Your reply should be a single number, the count of lines in the records that contain "серпня".

━━━━━━━━━━━━━━━━━━━━

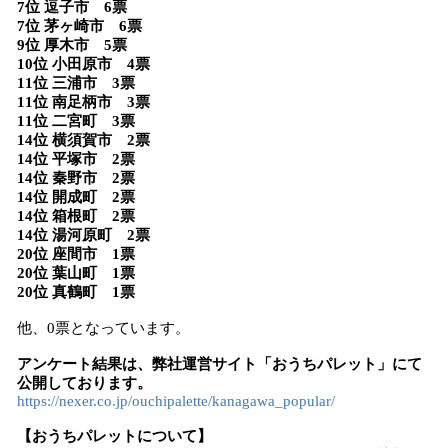
7位 逗子市 6票
7位 茅ヶ崎市 6票
9位 厚木市 5票
10位 小田原市 4票
11位 三浦市 3票
11位 南足柄市 3票
11位 二宮町 3票
14位 横須賀市 2票
14位 平塚市 2票
14位 秦野市 2票
14位 開成町 2票
14位 箱根町 2票
14位 湯河原町 2票
20位 座間市 1票
20位 葉山町 1票
20位 真鶴町 1票
他、0票となっています。
アンケート結果は、弊社運営サイト「おうちパレット」にて
公開しております。
https://nexer.co.jp/ouchipalette/kanagawa_popular/
【おうちパレットについて】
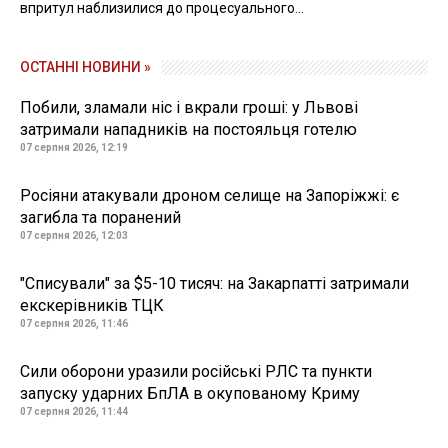
впритул наблизилися до процесуального...
ОСТАННІ НОВИНИ »
Побили, зламали ніс і вкрали гроші: у Львові
затримали нападників на постояльця готелю
07 серпня 2026, 12:19
Росіяни атакували дроном селище на Запоріжжі: є
загибла та поранений
07 серпня 2026, 12:03
"Списували" за $5-10 тисяч: на Закарпатті затримали
екскерівників ТЦК
07 серпня 2026, 11:46
Сили оборони уразили російські РЛС та пункти
запуску ударних БпЛА в окупованому Криму
07 серпня 2026, 11:44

━━━━━━━━━━━━━━━━━━━━

RESULT FOR THIS TASK: 4